Let $X$ be a metric space with metric $d$, and suppose $d$ is unbounded in the sense that for any $N$ there exist points $x$ and $y$ such that $d(x,y) > N$. To replace $d$ with a bounded metric $d^*$, one might try picking a bounded function $f : [0,\infty) \to [0,\infty)$ and defining $d^*(x,y) = f(d(x,y))$. What conditions upon $f$ are necessary for this approach to work?
First we need $d^*$ to define a proper metric, so of course we need $f(0) = 0$ and $f(x) > 0$ for $x > 0$. Then we only need to assure the triangle inequality, i.e.:
$f(d(x,z)) \leq f(d(x,y)) + f(d(y,z))$.
It is sufficient for $f$ to be monotone and subadditive, but is it also necessary?
A similar question is asked here: $d$ is a metric. Under which conditions $f\circ d$ is also a metric? where the author writes that subadditivity is necessary, in the sense that if $f$ is a function such that $f \circ d$ is a metric for any metric $d$ (which is a way to assume no knowledge of the underlying metric $d$), then $f$ must be subadditive. However subadditivity is not necessary in the sense that there exists a metric $d$ and a non-subadditive $f$ such that $f \circ d$ is also a metric, so there is still not a complete answer.
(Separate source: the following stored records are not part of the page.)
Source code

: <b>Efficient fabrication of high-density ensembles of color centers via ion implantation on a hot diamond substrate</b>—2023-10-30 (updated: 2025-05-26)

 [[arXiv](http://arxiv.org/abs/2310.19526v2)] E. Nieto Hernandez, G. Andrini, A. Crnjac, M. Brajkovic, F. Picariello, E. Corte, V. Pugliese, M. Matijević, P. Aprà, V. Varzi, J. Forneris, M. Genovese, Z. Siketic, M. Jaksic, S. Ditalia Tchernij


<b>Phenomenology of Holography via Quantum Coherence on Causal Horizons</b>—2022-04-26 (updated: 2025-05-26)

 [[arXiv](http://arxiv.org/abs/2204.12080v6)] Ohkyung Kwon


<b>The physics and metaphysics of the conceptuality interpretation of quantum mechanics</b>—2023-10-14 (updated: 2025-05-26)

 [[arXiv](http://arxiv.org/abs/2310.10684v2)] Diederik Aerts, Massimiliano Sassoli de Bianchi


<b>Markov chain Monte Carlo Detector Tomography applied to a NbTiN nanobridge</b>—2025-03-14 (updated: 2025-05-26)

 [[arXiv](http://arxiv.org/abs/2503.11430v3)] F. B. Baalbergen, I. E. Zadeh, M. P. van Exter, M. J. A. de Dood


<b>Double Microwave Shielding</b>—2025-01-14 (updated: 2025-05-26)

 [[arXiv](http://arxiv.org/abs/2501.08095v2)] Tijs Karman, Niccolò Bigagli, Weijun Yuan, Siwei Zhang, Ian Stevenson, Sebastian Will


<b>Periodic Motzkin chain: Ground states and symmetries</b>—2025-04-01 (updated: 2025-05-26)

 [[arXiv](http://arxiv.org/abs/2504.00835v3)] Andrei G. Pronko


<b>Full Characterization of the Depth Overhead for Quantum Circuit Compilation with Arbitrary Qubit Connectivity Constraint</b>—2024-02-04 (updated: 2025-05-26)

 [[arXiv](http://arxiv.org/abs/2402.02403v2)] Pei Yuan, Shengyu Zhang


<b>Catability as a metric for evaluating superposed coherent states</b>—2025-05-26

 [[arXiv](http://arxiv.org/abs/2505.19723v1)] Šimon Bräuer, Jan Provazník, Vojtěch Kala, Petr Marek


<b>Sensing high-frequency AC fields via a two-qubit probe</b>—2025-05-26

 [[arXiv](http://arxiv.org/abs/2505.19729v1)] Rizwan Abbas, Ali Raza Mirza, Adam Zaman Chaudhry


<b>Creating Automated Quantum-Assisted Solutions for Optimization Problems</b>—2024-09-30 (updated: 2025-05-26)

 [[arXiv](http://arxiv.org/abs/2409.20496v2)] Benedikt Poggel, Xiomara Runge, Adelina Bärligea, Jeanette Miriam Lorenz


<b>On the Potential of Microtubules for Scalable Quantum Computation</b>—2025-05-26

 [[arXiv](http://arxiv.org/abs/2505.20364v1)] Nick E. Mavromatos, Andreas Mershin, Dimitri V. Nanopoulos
As for the monotonicity, there is still no answer either way.
Now I ask about the topological equivalency: let $B_\varepsilon(x) = \{y \in X : d(x,y) < \varepsilon\}$ and $B^*_\varepsilon(x) = \{y \in X : d^*(x,y) < \varepsilon\}$. The metrics are equivalent if these two sets are open with respect to each metric. In other words, it should be true that for any $\varepsilon$ and $x$ there exists a $\delta$ such that $f(d(x,y)) = d^*(x,y) < \delta \implies d(x,y) < \varepsilon$. Also vice versa, that for any $\varepsilon$ and $x$ there exists a $\delta$ such that $d(x,y) < \delta \implies d^*(x,y) = f(d(x,y)) < \varepsilon$.
It is sufficient for $f$ to be monotone in a neighborhood of $0$ (and bounded away from $0$ outside of this neighborhood) and continuous at $0$, but is it also necessary?